* _Exercise aim_: Copy the part of the rows below that opens with the line containing "collector number: 9473" and closes with the line containing "collection date: 1925-07-09", with both of those lines included.

Records
--- Begin ---
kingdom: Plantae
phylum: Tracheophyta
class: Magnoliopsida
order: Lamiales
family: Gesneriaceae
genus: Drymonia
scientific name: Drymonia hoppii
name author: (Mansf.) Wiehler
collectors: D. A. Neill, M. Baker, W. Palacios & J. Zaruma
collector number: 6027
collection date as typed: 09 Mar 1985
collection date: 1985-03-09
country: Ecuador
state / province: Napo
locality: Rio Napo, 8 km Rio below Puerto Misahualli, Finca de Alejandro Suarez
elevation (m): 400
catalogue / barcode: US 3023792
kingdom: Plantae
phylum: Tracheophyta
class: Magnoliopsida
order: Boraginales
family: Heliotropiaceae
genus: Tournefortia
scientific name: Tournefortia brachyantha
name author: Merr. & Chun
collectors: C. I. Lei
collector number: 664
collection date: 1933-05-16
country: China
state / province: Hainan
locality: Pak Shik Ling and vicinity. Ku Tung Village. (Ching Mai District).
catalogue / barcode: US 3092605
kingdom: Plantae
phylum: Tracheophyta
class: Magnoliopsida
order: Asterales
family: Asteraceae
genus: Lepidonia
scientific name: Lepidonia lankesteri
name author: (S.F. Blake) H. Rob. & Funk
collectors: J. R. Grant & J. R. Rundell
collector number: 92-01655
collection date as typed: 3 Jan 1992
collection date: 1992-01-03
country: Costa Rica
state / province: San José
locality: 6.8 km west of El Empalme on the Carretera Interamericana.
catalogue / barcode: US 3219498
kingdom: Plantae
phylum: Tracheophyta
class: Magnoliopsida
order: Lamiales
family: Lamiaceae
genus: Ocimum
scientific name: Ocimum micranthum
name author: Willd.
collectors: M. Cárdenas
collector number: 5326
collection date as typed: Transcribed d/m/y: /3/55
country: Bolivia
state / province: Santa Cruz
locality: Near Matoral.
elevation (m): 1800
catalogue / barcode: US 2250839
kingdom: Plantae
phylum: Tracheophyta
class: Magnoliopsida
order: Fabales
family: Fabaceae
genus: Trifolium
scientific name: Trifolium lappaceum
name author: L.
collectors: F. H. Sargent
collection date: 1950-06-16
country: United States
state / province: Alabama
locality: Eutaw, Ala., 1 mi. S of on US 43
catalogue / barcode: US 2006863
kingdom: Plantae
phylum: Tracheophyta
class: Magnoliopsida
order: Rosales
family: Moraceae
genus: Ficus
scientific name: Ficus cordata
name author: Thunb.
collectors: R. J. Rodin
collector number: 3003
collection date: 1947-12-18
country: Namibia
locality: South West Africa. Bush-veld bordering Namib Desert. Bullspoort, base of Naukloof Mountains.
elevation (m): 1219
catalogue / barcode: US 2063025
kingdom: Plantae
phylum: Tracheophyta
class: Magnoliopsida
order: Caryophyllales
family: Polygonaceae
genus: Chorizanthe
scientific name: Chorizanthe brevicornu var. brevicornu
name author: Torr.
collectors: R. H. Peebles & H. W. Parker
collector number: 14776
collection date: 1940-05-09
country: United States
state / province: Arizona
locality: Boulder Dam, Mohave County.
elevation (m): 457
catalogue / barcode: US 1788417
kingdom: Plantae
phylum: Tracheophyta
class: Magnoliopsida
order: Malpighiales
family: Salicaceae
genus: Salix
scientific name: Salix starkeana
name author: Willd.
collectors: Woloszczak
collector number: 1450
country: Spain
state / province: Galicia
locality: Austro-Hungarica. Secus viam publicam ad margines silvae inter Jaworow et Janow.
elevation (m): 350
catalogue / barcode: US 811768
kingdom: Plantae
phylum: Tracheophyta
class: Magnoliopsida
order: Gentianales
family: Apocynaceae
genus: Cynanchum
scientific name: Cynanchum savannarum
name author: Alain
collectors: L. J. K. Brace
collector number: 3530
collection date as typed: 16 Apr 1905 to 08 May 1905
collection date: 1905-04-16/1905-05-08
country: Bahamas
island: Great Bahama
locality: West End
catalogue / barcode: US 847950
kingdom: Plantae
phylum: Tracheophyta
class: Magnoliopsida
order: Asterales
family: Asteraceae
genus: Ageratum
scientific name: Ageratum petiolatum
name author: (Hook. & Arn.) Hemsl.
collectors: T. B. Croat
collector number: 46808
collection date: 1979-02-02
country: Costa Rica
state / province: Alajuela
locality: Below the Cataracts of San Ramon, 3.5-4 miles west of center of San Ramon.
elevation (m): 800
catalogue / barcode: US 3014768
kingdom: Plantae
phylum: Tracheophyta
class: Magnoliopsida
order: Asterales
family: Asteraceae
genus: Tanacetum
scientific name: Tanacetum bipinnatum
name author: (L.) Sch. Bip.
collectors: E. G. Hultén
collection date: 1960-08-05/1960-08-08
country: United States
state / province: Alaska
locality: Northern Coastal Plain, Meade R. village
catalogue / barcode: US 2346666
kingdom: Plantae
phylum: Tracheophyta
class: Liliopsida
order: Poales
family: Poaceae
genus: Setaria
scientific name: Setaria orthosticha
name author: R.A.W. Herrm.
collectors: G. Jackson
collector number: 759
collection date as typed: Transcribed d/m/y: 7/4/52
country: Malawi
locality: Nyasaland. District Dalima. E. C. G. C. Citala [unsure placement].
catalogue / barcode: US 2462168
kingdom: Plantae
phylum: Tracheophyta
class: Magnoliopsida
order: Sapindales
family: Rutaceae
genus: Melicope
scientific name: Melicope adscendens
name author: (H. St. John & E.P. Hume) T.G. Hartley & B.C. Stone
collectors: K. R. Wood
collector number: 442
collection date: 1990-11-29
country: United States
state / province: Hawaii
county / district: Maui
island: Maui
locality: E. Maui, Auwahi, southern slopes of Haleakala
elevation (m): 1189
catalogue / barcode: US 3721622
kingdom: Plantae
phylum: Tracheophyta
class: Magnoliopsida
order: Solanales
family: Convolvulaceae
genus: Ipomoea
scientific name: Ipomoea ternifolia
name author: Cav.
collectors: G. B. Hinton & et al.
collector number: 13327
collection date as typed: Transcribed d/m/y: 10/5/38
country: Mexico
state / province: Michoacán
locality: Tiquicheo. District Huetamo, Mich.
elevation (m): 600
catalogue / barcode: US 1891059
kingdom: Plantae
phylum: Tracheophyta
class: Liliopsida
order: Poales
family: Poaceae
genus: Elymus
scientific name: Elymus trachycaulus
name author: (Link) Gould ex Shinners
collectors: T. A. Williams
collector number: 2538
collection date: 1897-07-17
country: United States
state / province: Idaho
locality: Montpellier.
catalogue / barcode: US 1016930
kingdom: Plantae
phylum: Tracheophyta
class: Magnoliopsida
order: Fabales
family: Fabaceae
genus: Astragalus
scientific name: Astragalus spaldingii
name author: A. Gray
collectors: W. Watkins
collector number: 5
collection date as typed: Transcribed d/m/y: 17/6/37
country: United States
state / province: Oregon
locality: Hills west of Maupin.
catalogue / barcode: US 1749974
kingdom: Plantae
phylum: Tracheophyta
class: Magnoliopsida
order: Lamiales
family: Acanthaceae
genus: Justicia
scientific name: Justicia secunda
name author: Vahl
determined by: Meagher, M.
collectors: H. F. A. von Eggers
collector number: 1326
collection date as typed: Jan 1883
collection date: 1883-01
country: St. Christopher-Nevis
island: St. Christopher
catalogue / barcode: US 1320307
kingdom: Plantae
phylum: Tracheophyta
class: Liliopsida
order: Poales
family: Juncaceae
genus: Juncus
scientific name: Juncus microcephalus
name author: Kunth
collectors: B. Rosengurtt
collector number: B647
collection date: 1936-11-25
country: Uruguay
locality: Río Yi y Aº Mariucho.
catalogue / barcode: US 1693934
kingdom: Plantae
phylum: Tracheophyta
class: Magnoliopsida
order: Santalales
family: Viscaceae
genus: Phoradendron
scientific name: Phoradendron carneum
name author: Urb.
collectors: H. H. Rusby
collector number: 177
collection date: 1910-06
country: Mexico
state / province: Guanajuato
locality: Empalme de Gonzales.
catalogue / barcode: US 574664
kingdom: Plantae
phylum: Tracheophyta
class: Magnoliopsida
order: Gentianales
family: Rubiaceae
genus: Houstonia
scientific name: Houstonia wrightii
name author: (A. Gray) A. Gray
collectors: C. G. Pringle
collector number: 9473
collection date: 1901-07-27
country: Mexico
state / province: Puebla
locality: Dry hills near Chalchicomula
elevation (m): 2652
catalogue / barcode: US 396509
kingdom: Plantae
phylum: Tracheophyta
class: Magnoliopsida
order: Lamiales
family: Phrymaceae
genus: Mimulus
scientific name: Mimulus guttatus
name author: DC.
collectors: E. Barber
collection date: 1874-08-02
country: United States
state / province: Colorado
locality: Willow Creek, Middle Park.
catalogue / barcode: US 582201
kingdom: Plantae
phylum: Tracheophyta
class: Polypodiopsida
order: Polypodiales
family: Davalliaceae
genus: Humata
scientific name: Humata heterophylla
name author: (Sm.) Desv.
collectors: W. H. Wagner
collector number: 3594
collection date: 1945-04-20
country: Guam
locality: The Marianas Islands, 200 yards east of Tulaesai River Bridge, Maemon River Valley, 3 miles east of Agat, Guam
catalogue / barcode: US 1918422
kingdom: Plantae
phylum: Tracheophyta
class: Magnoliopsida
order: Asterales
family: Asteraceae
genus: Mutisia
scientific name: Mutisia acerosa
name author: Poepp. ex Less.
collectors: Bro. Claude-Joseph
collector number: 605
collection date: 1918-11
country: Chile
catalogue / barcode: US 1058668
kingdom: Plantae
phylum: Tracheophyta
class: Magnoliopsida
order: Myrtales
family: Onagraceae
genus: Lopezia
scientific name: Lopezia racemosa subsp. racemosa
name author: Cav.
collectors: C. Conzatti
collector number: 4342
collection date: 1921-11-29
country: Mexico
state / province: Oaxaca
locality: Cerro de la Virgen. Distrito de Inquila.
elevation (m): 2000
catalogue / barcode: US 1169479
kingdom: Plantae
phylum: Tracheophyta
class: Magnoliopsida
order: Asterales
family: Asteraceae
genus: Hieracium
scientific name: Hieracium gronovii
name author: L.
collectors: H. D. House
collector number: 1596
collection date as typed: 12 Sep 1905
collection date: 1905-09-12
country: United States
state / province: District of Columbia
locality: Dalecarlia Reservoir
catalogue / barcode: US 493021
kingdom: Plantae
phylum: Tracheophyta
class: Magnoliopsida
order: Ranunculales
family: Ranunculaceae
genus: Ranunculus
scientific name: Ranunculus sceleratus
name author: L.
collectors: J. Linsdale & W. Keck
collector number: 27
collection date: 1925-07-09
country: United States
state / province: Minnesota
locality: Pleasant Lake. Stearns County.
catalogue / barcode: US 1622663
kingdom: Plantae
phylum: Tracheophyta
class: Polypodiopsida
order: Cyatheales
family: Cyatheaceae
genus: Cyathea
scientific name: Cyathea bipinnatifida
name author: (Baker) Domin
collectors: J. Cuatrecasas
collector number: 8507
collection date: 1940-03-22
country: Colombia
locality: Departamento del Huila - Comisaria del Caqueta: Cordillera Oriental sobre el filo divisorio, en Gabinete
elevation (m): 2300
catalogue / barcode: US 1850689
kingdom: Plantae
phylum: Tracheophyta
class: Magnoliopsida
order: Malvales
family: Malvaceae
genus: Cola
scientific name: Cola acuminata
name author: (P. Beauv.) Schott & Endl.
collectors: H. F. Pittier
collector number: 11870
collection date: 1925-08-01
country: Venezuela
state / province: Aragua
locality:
--- End ---
* _Result of the exercise_:
collector number: 9473
collection date: 1901-07-27
country: Mexico
state / province: Puebla
locality: Dry hills near Chalchicomula
elevation (m): 2652
catalogue / barcode: US 396509
kingdom: Plantae
phylum: Tracheophyta
class: Magnoliopsida
order: Lamiales
family: Phrymaceae
genus: Mimulus
scientific name: Mimulus guttatus
name author: DC.
collectors: E. Barber
collection date: 1874-08-02
country: United States
state / province: Colorado
locality: Willow Creek, Middle Park.
catalogue / barcode: US 582201
kingdom: Plantae
phylum: Tracheophyta
class: Polypodiopsida
order: Polypodiales
family: Davalliaceae
genus: Humata
scientific name: Humata heterophylla
name author: (Sm.) Desv.
collectors: W. H. Wagner
collector number: 3594
collection date: 1945-04-20
country: Guam
locality: The Marianas Islands, 200 yards east of Tulaesai River Bridge, Maemon River Valley, 3 miles east of Agat, Guam
catalogue / barcode: US 1918422
kingdom: Plantae
phylum: Tracheophyta
class: Magnoliopsida
order: Asterales
family: Asteraceae
genus: Mutisia
scientific name: Mutisia acerosa
name author: Poepp. ex Less.
collectors: Bro. Claude-Joseph
collector number: 605
collection date: 1918-11
country: Chile
catalogue / barcode: US 1058668
kingdom: Plantae
phylum: Tracheophyta
class: Magnoliopsida
order: Myrtales
family: Onagraceae
genus: Lopezia
scientific name: Lopezia racemosa subsp. racemosa
name author: Cav.
collectors: C. Conzatti
collector number: 4342
collection date: 1921-11-29
country: Mexico
state / province: Oaxaca
locality: Cerro de la Virgen. Distrito de Inquila.
elevation (m): 2000
catalogue / barcode: US 1169479
kingdom: Plantae
phylum: Tracheophyta
class: Magnoliopsida
order: Asterales
family: Asteraceae
genus: Hieracium
scientific name: Hieracium gronovii
name author: L.
collectors: H. D. House
collector number: 1596
collection date as typed: 12 Sep 1905
collection date: 1905-09-12
country: United States
state / province: District of Columbia
locality: Dalecarlia Reservoir
catalogue / barcode: US 493021
kingdom: Plantae
phylum: Tracheophyta
class: Magnoliopsida
order: Ranunculales
family: Ranunculaceae
genus: Ranunculus
scientific name: Ranunculus sceleratus
name author: L.
collectors: J. Linsdale & W. Keck
collector number: 27
collection date: 1925-07-09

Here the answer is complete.